The Swiss film director Georges Gachot had to wait for 20 years before he could portray the pianist Martha Argerich, who is not eager about publicity. The result of the shooting in Zürich, Germany and Argentina is a film that wins us over for both itself and its protagonist through openness and honesty. The conversational sequences are complemented by live concert recordings and rehearsal excerpts.
Film by Georges Machot (France 2002/2009), with german subtitles
Martha Argerich, one of the greatest pianists of our time, is considered musically uncompromising, not easy in her personal life and definitely not eager about publicity. The Swiss film director Georges Gachot had to wait for 20 years before he could portray her. It was worth the wait. The result of the shooting in Zürich, Germany and Argentina is a film that wins us over through openness and honesty – for both itself and its protagonist.
Peter Hagmann, music critic of the Neue Zürcher Zeitung, found the film “very touching”: “The images from her early years are moving enough: Martha Argerich as a well-behaved little girl at home at the piano, as Friedrich Gulda’s (only) piano pupil, as prize-winner of the Chopin Competition in Warsaw, as a young soloist with conductors […] She seems to have learned to trust the filmmaker, who accompanied her discreetly; in any case, she speaks in a spirited and lively way. And yet she reveals little about herself. Nonetheless, she relates her inner connection with the composers whose music she’s playing, and also recounts her fear of sitting alone on the stage, and talks about cancelling.”

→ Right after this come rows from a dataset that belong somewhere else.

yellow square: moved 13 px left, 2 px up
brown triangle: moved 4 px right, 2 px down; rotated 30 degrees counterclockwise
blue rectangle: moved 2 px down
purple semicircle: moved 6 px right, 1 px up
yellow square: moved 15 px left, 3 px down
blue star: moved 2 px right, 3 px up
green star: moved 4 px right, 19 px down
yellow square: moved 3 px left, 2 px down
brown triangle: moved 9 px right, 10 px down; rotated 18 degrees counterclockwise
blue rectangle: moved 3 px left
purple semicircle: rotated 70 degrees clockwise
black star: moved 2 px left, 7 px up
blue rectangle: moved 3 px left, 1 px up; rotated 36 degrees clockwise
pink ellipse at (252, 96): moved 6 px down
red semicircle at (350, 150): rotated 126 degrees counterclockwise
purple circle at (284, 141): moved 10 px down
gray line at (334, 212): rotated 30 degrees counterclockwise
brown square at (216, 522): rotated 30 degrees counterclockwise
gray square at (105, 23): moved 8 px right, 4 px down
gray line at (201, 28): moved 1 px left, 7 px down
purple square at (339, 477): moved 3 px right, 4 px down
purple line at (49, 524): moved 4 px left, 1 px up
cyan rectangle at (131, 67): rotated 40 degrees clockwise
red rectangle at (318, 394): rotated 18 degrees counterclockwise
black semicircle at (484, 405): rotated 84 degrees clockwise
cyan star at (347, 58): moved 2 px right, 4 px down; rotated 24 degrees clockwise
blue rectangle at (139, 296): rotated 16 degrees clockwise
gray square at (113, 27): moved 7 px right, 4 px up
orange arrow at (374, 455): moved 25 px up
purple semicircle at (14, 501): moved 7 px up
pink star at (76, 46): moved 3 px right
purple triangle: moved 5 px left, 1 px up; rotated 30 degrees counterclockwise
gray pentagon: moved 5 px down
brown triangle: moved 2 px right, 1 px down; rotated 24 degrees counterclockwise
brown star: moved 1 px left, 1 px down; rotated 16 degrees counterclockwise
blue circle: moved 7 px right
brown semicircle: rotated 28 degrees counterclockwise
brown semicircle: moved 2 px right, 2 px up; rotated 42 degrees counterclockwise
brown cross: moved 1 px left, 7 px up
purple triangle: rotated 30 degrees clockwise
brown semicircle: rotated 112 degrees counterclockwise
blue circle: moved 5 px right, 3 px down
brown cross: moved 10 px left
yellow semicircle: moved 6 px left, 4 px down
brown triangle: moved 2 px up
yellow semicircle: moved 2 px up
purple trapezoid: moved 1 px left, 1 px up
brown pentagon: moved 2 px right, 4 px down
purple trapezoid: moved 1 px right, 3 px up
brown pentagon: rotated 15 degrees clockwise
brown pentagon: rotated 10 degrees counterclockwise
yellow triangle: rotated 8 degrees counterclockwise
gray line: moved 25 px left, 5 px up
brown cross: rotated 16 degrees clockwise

The conversational sequences are complemented by live concert recordings and rehearsal excerpts, where her “relating” takes place very openly. Thus we see and hear how the pianist, rehearsing Schumann’s Piano Concerto, comes to an agreement with the concertmaster of the Württembergisches Kammerorchester about a way to play – the conductor is not able to be responsive to her wishes or suggestions.